I am trying to understand why : $ \frac{\partial \mathrm{tr}((A\cdot x+b)^\top \cdot (A\cdot x+b))}{\partial x} = 2\cdot A^\top \cdot (b+A\cdot x)$ . A is a matrix, x and b are two vectors.
The chain rule tells us that $\frac{\partial g(u)}{\partial x} = \frac{\partial g(u)}{\partial u} \frac{\partial u}{\partial x} $
Here $u(x) = Ax+b$ and $g(x) = tr(x^\top x) $
$\frac{\partial u}{\partial x} = A^\top $
$\frac{\partial g(u)}{\partial u} =2(Ax+b) $
So I was expecting the result to be $ 2(Ax+b)*A^\top$ . I know that in terms of dimensions it cannot be the correct answer. Where is my mistake ?
$ \def\o{{\tt1}}\def\p{\partial} \def\L{\left}\def\R{\right}\def\LR#1{\L(#1\R)} \def\trace#1{\operatorname{Tr}\LR{#1}} \def\grad#1#2{\frac{\p #1}{\p #2}} \def\qiq{\quad\implies\quad} \def\c#1{\color{red}{#1}} $The chain rule works great for scalar equations, or if you're using index notation. But it sucks when you combine it with matrix/vector notation. It leads to all sorts of errors involving transpositions and mismatched dimensions.
The most reliable way to calculate gradients in matrix/vector notation is via differentials. $$\eqalign{ u &= Ax+b \qiq \c{du=A\,dx} \\ g &= u:u \\ dg &= 2u:\c{du} = \LR{2u:\c{A\,dx}} = 2A^Tu:dx \\ \grad{g}{x} &= 2A^Tu = 2A^T(Ax+b) \\ }$$ where $(:)$ denotes the Frobenius product, which is a concise notation for the trace $$\eqalign{ A:B &= \sum_{i=1}^m\sum_{j=1}^n A_{ij}B_{ij} \;=\; \trace{A^TB} \\ A:A &= \big\|A\big\|^2_F \\ }$$ It is sometimes called the double-dot product or double contraction product.
When applied to vectors $({\rm i.e.}\,\;n\!=\!1)\,$ it corresponds to the usual dot product.
The properties of the underlying trace function allow the terms in a Frobenius product to be rearranged in several different ways, e.g. $$\eqalign{ A:B &= B:A \\ A:B &= A^T:B^T \\ C:AB &= CB^T:A = A^TC:B \\ \\ }$$
You can also approach the problem using index notation.

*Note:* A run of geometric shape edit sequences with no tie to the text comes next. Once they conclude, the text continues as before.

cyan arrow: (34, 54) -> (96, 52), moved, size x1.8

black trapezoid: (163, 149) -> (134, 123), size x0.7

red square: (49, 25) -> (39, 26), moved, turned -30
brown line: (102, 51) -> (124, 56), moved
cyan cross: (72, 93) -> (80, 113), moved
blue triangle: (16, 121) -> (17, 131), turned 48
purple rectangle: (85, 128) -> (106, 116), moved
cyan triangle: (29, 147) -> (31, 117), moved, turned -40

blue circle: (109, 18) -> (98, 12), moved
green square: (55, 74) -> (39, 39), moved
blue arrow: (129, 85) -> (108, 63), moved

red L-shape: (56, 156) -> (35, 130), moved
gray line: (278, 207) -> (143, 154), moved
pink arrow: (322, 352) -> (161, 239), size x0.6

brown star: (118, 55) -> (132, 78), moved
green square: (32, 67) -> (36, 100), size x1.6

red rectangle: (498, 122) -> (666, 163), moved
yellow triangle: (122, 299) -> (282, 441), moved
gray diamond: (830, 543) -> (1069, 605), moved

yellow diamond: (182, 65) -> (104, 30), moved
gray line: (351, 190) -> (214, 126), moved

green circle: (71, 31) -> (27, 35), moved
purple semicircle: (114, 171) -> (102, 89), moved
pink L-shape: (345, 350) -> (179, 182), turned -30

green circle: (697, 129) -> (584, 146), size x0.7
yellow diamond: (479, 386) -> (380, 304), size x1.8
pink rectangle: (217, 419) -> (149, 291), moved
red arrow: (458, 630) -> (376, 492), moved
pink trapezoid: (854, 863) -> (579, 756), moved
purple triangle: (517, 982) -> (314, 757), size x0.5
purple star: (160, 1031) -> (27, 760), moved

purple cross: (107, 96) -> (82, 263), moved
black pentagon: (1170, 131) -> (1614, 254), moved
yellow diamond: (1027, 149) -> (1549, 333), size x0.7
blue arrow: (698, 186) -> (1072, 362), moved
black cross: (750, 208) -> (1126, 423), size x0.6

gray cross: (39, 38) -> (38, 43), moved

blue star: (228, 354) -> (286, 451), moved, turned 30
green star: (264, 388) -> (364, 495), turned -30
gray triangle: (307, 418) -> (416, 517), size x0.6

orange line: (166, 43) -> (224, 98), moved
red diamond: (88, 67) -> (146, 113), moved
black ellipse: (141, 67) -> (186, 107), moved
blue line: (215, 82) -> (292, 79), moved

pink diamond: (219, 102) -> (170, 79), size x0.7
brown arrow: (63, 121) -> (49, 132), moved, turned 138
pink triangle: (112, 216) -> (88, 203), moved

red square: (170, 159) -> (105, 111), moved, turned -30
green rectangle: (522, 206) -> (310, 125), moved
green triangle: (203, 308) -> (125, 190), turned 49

The only gradient that you need to know is the following $$\eqalign{ \grad{x_i}{x_j} = \delta_{ij} = \begin{cases} \o\quad{\rm if}\;i=j \\ 0\quad{\rm otherwise} \\ \end{cases} \\ }$$ Then using the Einstein summation convention (wherein a repeated index implies summation over that index), write the equation and calculate its gradient. $$\eqalign{ u_i &= A_{ij}x_j + b_i \\ \grad{u_i}{x_k} &= A_{ij}\delta_{jk} \;=\; A_{ik} \\ \\ g &= u_i u_i \\ \grad{g}{x_k} &= \LR{\grad{u_i}{x_k}}u_i + u_i\LR{\grad{u_i}{x_k}} \\ &= 2\LR{\grad{u_i}{x_k}}u_i \\ &= 2A_{ik} u_i \\ &= 2A_{ki}^T u_i \\ &= 2A_{ki}^T \LR{A_{ij}x_j + b_i} \\ }$$ which, unsurprisingly, is the same as the previous result.